El origen de la estigmatización religiosa de la masturbación se remonta a San Agustín, quien la consideraba peor que la fornicación, la violación o el incesto porque al menos podían acabar en procreación. Pero no solo las iglesias cristianas (católica, anglicana y luterana) condenaron el autoerotismo como un pecado: el puritanismo civil lo elevó además a la categoría de enfermedad, con los delirantes supuestos efectos nocivos para la salud que un tal doctor Tissot describió en su libro El onanismo. La lista de calamidades que acarrearía el vicio solitario es tan larga como terrible: de mayor podías quedarte calvo, infértil, loco, impotente o ciego. Para minimizar tales riesgos, en el internado teníamos prohibido meter las manos en los bolsillos, así que, en aquellos crudos inviernos pre cambio climático, cuando te soltaban al patio tenías que elegir entre la virtud o los sabañones, y si sucumbías a la tentación (por frío, claro, no por «vicio»), tenías que declararlo en el confesonario porque el fuego eterno sería peor que el frío vitoriano.
Solo a partir de los estudios de Alfred Kinsley a mediados del siglo XX se empezó a separar el polvo de la paja en materia sexual, y hoy la masturbación no solo ha perdido su doble estigma de pecado patológico (o patología pecaminosa) sino que, según nuestre inepte e indocumentade ministre Irene, les bebés deben empezar a tocarse el organillo mientras sujetan el biberón con la otra mano.
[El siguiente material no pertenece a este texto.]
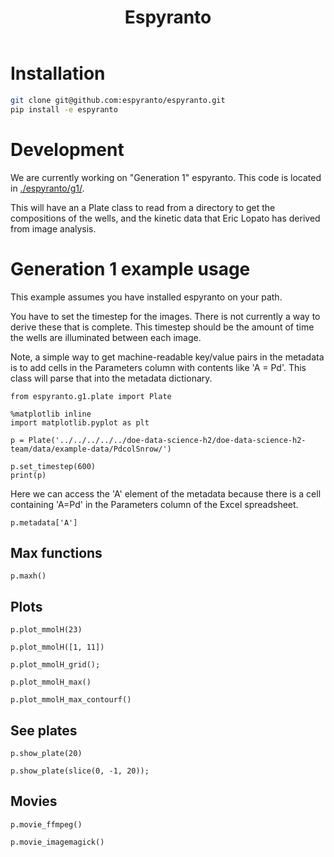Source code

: #+title: Espyranto

* Installation

#+BEGIN_SRC sh
git clone git@github.com:espyranto/espyranto.git
pip install -e espyranto
#+END_SRC

* Development

We are currently working on "Generation 1" espyranto. This code is located in [[./espyranto/g1/]].

This will have an a Plate class to read from a directory to get the compositions of the wells, and the kinetic data that Eric Lopato has derived from image analysis.

* Generation 1 example usage

This example assumes you have installed espyranto on your path.

You have to set the timestep for the images. There is not currently a way to derive these that is complete. This timestep should be the amount of time the wells are illuminated between each image.

Note, a simple way to get machine-readable key/value pairs in the metadata is to add cells in the Parameters column with contents like 'A = Pd'. This class will parse that into the metadata dictionary.

#+BEGIN_SRC ipython :restart
from espyranto.g1.plate import Plate

%matplotlib inline
import matplotlib.pyplot as plt

p = Plate('../../../../../doe-data-science-h2/doe-data-science-h2-team/data/example-data/PdcolSnrow/')

p.set_timestep(600)
print(p)
#+END_SRC

#+RESULTS:
:results:
# Out [1]:
# output
PdcolSnrow
H2 Evo - Alloy Nanopart.
2019-02-09 00:00:00
Pd Columns Sn Rows
In DMSO
10:1 solvent to water
TEOA
Solution Volume (mL)
0.45
A=Pd
B=Sn

119 images were acquired.
Start time: 2019-02-09 16:26:04
End time: 2019-02-10 12:15:44
mmolH data has shape: (96, 74)

:end:

Here we can access the 'A' element of the metadata because there is a cell containing 'A=Pd' in the Parameters column of the Excel spreadsheet.

#+BEGIN_SRC ipython
p.metadata['A']
#+END_SRC

#+RESULTS:
:results:
# Out [2]:
# text/plain
: 'Pd'
:end:

** Max functions

#+BEGIN_SRC ipython
p.maxh()
#+END_SRC

#+RESULTS:
:results:
# Out [3]:
# text/plain
: (28, 37.48418383379452)
:end:

** Plots

#+BEGIN_SRC ipython
p.plot_mmolH(23)
#+END_SRC

#+RESULTS:
:results:
# Out [4]:
# text/plain
: <Figure size 432x288 with 1 Axes>

# image/png
[[file:obipy-resources/73c308900d8ba1060170533b02065ff9d6a23af3/35b3d9578271a8c4277c7b4b8d00ce465afedca8.png]]
:end:

#+BEGIN_SRC ipython
p.plot_mmolH([1, 11])
#+END_SRC

#+RESULTS:
:results:
# Out [5]:
# text/plain
: <Figure size 432x288 with 1 Axes>

# image/png
[[file:obipy-resources/73c308900d8ba1060170533b02065ff9d6a23af3/35b3d9578271a8c4277c7b4b8d00ce465afedca8.png]]
:end:

#+BEGIN_SRC ipython
p.plot_mmolH_grid();
#+END_SRC

#+RESULTS:
:results:
# Out [6]:
# text/plain
: <Figure size 576x864 with 96 Axes>

# image/png
[[file:obipy-resources/73c308900d8ba1060170533b02065ff9d6a23af3/64f6852a5c41e6fbd7ba64d9be053c3ac193518e.png]]
:end:

#+BEGIN_SRC ipython
p.plot_mmolH_max()
#+END_SRC

#+RESULTS:
:results:
# Out [7]:
# text/plain
: <Figure size 432x288 with 2 Axes>

# image/png
[[file:obipy-resources/73c308900d8ba1060170533b02065ff9d6a23af3/988d29035a7d5528489dba7a2a891ebfda8a59ce.png]]
:end:

#+BEGIN_SRC ipython
p.plot_mmolH_max_contourf()
#+END_SRC

#+RESULTS:
:results:
# Out [8]:


# text/plain
: <Figure size 432x288 with 2 Axes>

# image/png
[[file:obipy-resources/73c308900d8ba1060170533b02065ff9d6a23af3/585370d1dd2c022e1d58ab383ada6cc8eb82df3d.png]]
:end:

** See plates

#+BEGIN_SRC ipython
p.show_plate(20)
#+END_SRC

#+RESULTS:
:results:
# Out [9]:


# text/plain
: <Figure size 432x288 with 1 Axes>

# image/png
[[file:obipy-resources/73c308900d8ba1060170533b02065ff9d6a23af3/d9d8dd28ce7a7dc22bbc6760f163dfb561e819e3.png]]
:end:

#+BEGIN_SRC ipython
p.show_plate(slice(0, -1, 20));
#+END_SRC

#+RESULTS:
:results:
# Out [10]:
# text/plain
: <Figure size 432x288 with 6 Axes>

# image/png
[[file:obipy-resources/73c308900d8ba1060170533b02065ff9d6a23af3/3f4079e4901f11e2bdb4dbbcad3dc9cd03a57a44.png]]
:end:

** Movies

#+BEGIN_SRC ipython
p.movie_ffmpeg()
#+END_SRC

#+RESULTS:
:results:
# Out [11]:
# output
Working ../../../../../doe-data-science-h2/doe-data-science-h2-team/data/example-data/PdcolSnrow/movie.mp4.

:end:

#+BEGIN_SRC ipython
p.movie_imagemagick()
#+END_SRC

#+RESULTS:
:results:
# Out [12]:
# output
Working on ../../../../../doe-data-science-h2/doe-data-science-h2-team/data/example-data/PdcolSnrow/movie.gif.

:end:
Pero como nunca dejaremos de ser carne de prohibición, crimen y castigo, la vieja ofensa al padre Dios ha dado paso a la moderna ofensa a la madre Naturaleza en forma de atentado ecológico. El planeta se va al garete y la culpa, cómo no, es de usted y mía. Los nuevos pecadores nos lo estamos cargando por vivir del modo que nos han enseñado y vendido, bienestar lo llamaban, o sea calentarnos en invierno, refrigerarnos en verano, comprar cosas elaboradas por empresas contaminantes, depender de mil chismes eléctricos, beber leche de vacas pedorras que atufan la biosfera con su tóxico anhídrido y desplazarnos en vehículos que consumen combustibles fósiles, sobre todo el que era más barato aunque aumentaba el precio del vehículo pero a largo plazo salía rentable y ahora es más caro, el timo del diésel.
Desde sus púlpitos acusadores, los nuevos profetas apocalípticos nos meten el temblor del miedo en el cuerpo y la zozobra de la culpa en el alma mientras, lejos de cambiar el tinglado energético del que somos rehenes, pretenden mantenerlo a toda costa y coste vendiéndonos otras fuentes de energía tan caras que no podremos pagarlas. Al menos entonces podremos deambular por el patio de la vida lo que nos quede de recreo con las manos en los bolsillos vacíos, sin miedo al castigo infinito.